In June, a CBC News special report found that many LGBTQ seniors worry they'll have to hide their sexual orientation when entering long-term care homes.
- 'We're going back into the closet': LGBTQ seniors wary of being 'out' in long-term care facilities
- Spectrum partnering with students to help LGBTQ seniors
"When people go into senior serving institutions of various kinds, they go back in the closet," said Cait Glasson, president of Spectrum and a member of the organization's Aging with Pride committee.
Part of the reason why, said Glasson, is because many people living in long-term care homes or retirement homes grew up in a time when LGBTQ people were not as widely accepted as they are today.

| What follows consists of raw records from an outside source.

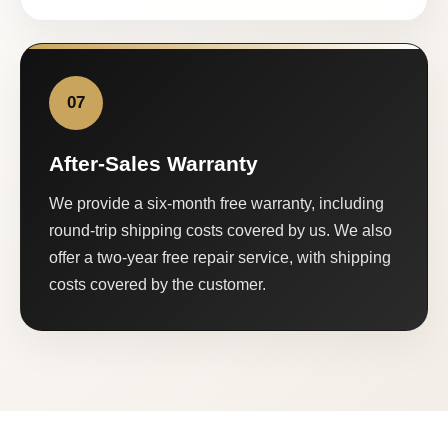
07
After-Sales Warranty
We provide a six-month free warranty, including
round-trip shipping costs covered by us. We also
offer a two-year free repair service, with shipping
costs covered by the customer.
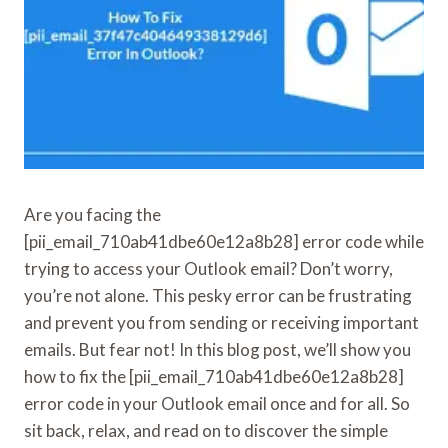
Are you facing the
[pii_email_710ab41dbe60e12a8b28] error code while
trying to access your Outlook email? Don’t worry,
you’re not alone. This pesky error can be frustrating
and prevent you from sending or receiving important
emails. But fear not! In this blog post, we’ll show you
how to fix the [pii_email_710ab41dbe60e12a8b28]
error code in your Outlook email once and for all. So
sit back, relax, and read on to discover the simple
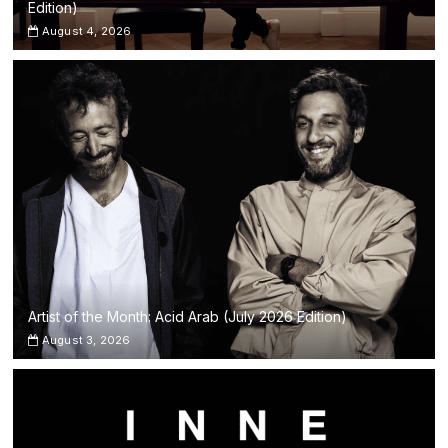
Edition)
August 4, 2026
Artist of the Month: Acid Arab (July 2026 Edition)
August 3, 2026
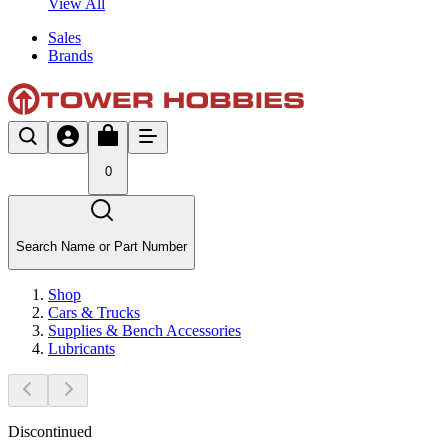
View All
Sales
Brands
0
Search Name or Part Number
Shop
Cars & Trucks
Supplies & Bench Accessories
Lubricants
Discontinued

"We've got these people who are reluctant to be out because the people they are living beside could be their abusers," Glasson said.
Gauging a need
Spectrum recently partnered with Community Justice Initiative, who will help look after the administration side of the project.
In anticipation to this project, Glasson said Spectrum conducted a pilot project in 2017 where LGBTQ people would visit with seniors to help reduce the stigma.
Glasson noted that in all eight senior institutions they visited, not one person was out, but she is certain there has to be a handful of LGBTQ seniors present.
"We're talking about homes that have 200 or 300 inhabitants. The odds that there's nobody gay or trans is low," Glasson said.
Though it's still in the early stages, Glasson's long-term hope for the project is to create a home that operates like Sunnyside in Kitchener for LGBTQ seniors that is affordable.
"Even if we started out small...it would be one step toward allowing people to be who they are," Glasson said.